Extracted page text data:
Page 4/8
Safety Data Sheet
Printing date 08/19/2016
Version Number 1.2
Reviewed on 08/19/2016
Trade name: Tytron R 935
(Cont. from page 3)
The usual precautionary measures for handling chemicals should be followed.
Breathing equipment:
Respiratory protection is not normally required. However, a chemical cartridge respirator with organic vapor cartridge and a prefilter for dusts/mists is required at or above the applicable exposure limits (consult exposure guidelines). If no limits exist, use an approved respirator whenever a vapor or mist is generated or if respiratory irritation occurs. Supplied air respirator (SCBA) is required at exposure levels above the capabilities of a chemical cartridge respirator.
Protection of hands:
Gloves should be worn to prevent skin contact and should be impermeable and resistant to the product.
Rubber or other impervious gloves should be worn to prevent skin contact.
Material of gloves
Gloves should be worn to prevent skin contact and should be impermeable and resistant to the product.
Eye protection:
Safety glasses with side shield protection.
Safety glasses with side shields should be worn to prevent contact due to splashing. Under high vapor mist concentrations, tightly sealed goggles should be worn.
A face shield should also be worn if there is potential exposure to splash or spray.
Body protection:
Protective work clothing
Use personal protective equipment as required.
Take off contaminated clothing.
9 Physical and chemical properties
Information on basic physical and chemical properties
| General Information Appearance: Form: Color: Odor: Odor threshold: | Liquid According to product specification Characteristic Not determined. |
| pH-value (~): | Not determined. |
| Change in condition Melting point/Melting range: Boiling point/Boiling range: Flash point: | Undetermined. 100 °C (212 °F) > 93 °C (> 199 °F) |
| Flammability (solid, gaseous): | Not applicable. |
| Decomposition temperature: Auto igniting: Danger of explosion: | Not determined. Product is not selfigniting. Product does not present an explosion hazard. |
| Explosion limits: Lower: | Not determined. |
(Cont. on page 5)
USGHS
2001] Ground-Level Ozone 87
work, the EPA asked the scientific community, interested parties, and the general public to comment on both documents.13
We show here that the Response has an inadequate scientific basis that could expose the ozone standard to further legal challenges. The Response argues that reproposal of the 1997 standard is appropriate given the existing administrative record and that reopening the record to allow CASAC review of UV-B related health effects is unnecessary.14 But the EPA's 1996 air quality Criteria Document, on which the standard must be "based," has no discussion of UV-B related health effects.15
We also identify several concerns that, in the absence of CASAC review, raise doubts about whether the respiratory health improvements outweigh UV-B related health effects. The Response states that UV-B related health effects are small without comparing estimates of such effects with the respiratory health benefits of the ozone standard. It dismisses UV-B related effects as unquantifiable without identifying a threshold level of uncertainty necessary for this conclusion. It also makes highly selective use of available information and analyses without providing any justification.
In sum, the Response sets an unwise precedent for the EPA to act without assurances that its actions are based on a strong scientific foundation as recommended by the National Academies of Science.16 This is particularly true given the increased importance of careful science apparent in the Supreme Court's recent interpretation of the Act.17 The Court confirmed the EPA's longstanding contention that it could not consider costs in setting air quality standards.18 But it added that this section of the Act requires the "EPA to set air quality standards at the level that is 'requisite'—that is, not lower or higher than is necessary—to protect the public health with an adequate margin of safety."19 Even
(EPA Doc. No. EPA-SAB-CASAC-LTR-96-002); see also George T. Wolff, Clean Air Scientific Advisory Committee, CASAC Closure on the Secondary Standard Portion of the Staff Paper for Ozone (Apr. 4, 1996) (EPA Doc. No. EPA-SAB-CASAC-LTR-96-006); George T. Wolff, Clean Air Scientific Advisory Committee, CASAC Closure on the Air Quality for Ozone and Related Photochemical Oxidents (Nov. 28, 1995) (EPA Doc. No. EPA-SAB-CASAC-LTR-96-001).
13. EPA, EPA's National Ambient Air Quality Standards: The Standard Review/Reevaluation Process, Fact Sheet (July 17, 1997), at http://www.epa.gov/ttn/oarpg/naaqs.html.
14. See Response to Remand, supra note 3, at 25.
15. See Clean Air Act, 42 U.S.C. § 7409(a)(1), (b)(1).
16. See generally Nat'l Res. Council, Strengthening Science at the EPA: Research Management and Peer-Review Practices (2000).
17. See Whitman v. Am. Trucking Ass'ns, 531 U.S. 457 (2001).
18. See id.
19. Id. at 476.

--- WHAT THE TASK REQUIRES ---
Only the lines from the one holding "In sum, the" through the end of the records should appear in the answer, each repeated exactly.

--- SOLUTION TO THE EXERCISE ---
In sum, the Response sets an unwise precedent for the EPA to act without assurances that its actions are based on a strong scientific foundation as recommended by the National Academies of Science.16 This is particularly true given the increased importance of careful science apparent in the Supreme Court's recent interpretation of the Act.17 The Court confirmed the EPA's longstanding contention that it could not consider costs in setting air quality standards.18 But it added that this section of the Act requires the "EPA to set air quality standards at the level that is 'requisite'—that is, not lower or higher than is necessary—to protect the public health with an adequate margin of safety."19 Even
(EPA Doc. No. EPA-SAB-CASAC-LTR-96-002); see also George T. Wolff, Clean Air Scientific Advisory Committee, CASAC Closure on the Secondary Standard Portion of the Staff Paper for Ozone (Apr. 4, 1996) (EPA Doc. No. EPA-SAB-CASAC-LTR-96-006); George T. Wolff, Clean Air Scientific Advisory Committee, CASAC Closure on the Air Quality for Ozone and Related Photochemical Oxidents (Nov. 28, 1995) (EPA Doc. No. EPA-SAB-CASAC-LTR-96-001).
13. EPA, EPA's National Ambient Air Quality Standards: The Standard Review/Reevaluation Process, Fact Sheet (July 17, 1997), at http://www.epa.gov/ttn/oarpg/naaqs.html.
14. See Response to Remand, supra note 3, at 25.
15. See Clean Air Act, 42 U.S.C. § 7409(a)(1), (b)(1).
16. See generally Nat'l Res. Council, Strengthening Science at the EPA: Research Management and Peer-Review Practices (2000).
17. See Whitman v. Am. Trucking Ass'ns, 531 U.S. 457 (2001).
18. See id.
19. Id. at 476.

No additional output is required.